FIFA confirmed on Friday that Christine Sinclair, the Canadian women's soccer sensation who nearly carried her team to a historic upset over the United States during the 2012 Summer Olympics, has been given a four-match ban and also a fine. According to a statement released by FIFA, Sinclair was punished for "displaying unsporting behaviour towards match officials" following what some have called the greatest international women's soccer match ever played.

Sinclair stole the show on that summer day, netting a hat-trick that had her team a little over ten minutes away from a result for the ages. Norwegian referee Christiana Pedersen then ruled that Canada goalkeeper Erin McLeod held onto the ball longer than the allowed six seconds, a call that resulted in the US having an indirect free kick from inside the penalty area. The delivered ball struck the raised arm of a defender, Pedersen pointed to the spot, and Abby Wambach converted the subsequent penalty. Alex Morgan buried a header just as extra time was about to expire, a goal that propelled the Americans to a 4-3 victory.

The United States defeated Japan in the Gold Medal match. Canada went on to win the bronze.

Sinclair was obviously and understandably unhappy immediately following the US vs.
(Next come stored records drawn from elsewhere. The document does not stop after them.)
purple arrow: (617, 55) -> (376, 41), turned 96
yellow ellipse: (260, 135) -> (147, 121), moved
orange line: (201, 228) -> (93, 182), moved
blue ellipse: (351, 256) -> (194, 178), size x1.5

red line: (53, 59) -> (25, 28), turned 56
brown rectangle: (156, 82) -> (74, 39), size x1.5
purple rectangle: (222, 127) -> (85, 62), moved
Canada contest, and she made those feelings known to reporters. "We feel like we didn't lose, we feel like it was taken from us," she stated. "It's a shame in a game like that that was so important, the ref decided the result before it started." According to The National Post, it's not yet clear if Sinclair was suspended for those comments or for other comments/actions that came after the game.

Publicly suggesting that a match official "decided the result before (the game) started" is obviously a no-no. I understand that, and do believe that Sinclair had to receive some sort of punishment for her comments. It's the length of her suspension that irked me. FIFA's decision to ban Sinclair for four games came roughly two and a half weeks after Chelsea captain and former England National Team skipper John Terry was also suspended for four games.

Terry's ban came from the FA after that organization found the player guilty of using racist slurs against QPR's Anton Ferdinand during a Premier League match.

Sinclair's post-game comments were unfortunate, but also understandable. As long as FIFA and football associations located around the world allow players and managers to be interviewed less than 30 minutes after such a game, it has to be expected that those individuals will speak their true feelings about any and all questionable calls made during that contest. Sinclair is human, after all, an athlete who had just suffered what will likely go down as the most emotional and heartbreaking moment of her career. I don't at all blame her for what she said right after that game. I can't imagine what would have come out of my mouth had I found myself in a similar scenario.

I'm not pretending that Sinclair was or is innocent. I'm just asking for a little common sense here. Unless we eventually find out that Sinclair literally assaulted the referee, her receiving a four-match ban and a fine is what my friends over at The West Wing would call "$5,000 worth of punishment for a 50-buck crime." I also can't help but wonder about the price difference that separates a gold medal from one that is bronze.

Is it greater or less than the amount of money Sinclair was fined?